Sylvia Plath, The Bell Jar, was one of the best books I have ever read if that tells you anything. It probably doesn't as it doesn't tell me anything either.
Wasn't that a very depressing book?
It was soo beautiful. I read it a few years before my younger brother committed suicide. I don't think the two saw life in the same way at all. Sylvia was like a exquisite butterfly whose wings had frozen solid. She still loved life but had become unable to fly and was watching herself fall.
There were also a couple years in high school when car crashes seemed to be a trend. God that hurts. I will never forget walking into the house where a girl I dated for a little bit, very quiet girl, very beautiful inside. Both of her parents were home but silence was crushing. They a very open floor plan with hardwood floors and big windows. The kind of environment where sound would bounce off easily. The silence was crushing. One could fill that house with a hundred people and the most noticeable thing would be her absence.

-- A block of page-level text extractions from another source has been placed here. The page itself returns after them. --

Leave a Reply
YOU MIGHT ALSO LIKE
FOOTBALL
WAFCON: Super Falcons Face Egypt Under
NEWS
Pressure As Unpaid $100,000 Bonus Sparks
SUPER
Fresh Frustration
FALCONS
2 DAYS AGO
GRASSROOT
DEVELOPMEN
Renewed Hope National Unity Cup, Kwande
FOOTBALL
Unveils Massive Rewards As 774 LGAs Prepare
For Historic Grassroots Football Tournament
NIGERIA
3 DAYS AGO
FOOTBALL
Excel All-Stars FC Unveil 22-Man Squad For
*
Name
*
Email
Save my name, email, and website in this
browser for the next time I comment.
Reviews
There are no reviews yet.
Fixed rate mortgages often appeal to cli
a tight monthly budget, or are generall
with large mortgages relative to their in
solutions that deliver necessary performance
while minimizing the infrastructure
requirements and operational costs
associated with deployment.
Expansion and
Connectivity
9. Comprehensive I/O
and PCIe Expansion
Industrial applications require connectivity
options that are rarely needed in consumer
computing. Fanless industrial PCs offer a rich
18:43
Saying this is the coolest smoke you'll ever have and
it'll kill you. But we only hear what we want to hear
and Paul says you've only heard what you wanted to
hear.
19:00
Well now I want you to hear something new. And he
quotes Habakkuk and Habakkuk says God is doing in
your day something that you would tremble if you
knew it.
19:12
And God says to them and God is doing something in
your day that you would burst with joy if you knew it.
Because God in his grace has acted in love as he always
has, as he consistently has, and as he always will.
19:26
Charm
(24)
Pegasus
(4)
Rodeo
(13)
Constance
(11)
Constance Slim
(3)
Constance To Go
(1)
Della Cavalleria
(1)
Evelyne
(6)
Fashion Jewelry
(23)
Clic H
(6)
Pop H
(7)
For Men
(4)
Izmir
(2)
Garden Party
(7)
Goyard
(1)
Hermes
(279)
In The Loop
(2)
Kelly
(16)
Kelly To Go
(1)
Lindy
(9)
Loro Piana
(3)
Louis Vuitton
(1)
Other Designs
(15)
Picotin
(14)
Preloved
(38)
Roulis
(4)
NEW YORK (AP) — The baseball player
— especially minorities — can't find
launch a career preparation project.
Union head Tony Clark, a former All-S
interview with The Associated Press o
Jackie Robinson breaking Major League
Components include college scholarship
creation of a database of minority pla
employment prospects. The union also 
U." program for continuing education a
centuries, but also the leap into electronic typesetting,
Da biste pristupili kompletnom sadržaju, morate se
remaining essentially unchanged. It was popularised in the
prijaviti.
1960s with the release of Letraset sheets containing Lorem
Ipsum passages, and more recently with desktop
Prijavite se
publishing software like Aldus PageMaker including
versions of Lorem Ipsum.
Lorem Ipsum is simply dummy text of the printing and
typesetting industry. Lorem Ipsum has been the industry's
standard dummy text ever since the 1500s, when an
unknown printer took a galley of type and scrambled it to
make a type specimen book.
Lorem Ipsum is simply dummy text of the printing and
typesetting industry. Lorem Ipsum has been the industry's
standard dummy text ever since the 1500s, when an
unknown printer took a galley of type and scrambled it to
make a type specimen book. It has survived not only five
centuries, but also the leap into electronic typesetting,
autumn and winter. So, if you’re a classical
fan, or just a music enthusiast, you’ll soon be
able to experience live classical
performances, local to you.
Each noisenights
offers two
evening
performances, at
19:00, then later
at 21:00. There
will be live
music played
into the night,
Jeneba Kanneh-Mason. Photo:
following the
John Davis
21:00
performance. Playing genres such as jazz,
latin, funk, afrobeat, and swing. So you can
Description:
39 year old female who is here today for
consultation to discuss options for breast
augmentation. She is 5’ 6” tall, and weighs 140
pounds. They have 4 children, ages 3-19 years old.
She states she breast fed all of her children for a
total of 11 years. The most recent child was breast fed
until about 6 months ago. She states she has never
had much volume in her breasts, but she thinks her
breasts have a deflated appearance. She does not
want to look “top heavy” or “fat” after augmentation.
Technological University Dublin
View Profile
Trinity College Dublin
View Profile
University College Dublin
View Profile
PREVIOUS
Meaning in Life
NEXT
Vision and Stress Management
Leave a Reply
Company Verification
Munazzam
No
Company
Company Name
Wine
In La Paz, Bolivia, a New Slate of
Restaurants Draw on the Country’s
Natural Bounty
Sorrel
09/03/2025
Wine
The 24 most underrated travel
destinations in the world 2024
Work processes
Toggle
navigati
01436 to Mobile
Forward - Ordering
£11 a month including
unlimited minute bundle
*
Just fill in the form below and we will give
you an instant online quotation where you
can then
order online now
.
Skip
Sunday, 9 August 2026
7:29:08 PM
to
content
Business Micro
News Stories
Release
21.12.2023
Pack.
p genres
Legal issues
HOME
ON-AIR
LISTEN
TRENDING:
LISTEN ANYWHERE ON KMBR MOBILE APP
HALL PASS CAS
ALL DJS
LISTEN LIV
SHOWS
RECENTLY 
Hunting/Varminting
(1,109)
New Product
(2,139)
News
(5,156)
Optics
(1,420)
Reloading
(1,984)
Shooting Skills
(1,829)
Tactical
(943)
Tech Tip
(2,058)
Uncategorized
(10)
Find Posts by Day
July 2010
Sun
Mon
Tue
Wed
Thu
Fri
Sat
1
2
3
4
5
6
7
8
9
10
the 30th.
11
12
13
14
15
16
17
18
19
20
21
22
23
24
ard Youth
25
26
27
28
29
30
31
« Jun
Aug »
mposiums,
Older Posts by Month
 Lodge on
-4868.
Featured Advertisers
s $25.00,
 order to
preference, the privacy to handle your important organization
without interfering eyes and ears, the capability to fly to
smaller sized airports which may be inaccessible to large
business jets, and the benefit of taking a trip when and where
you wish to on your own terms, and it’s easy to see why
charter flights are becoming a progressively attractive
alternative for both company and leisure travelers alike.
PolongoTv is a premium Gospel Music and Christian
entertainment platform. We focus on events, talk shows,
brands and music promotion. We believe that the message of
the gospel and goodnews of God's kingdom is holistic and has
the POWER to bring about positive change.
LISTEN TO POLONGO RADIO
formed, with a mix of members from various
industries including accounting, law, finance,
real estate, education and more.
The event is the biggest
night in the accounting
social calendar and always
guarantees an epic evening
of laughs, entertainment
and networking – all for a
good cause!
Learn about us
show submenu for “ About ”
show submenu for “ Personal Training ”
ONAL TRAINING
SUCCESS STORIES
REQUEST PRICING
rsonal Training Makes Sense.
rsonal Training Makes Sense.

My mother said she heard the pain seems to get a lot less after about two years and she found that to somewhat the case. I can't say. Maybe I just don't like letting go of the pain because it is what I have the most of.
OK, now I really am jumping out the fucking window. (sorry if I misspelled anything, I am not proofreading that.)
I tried the head in the oven thing, but it was an electric range. Took a while for my hair to grow back.
the damn suicide prevention line wanted a credit card number!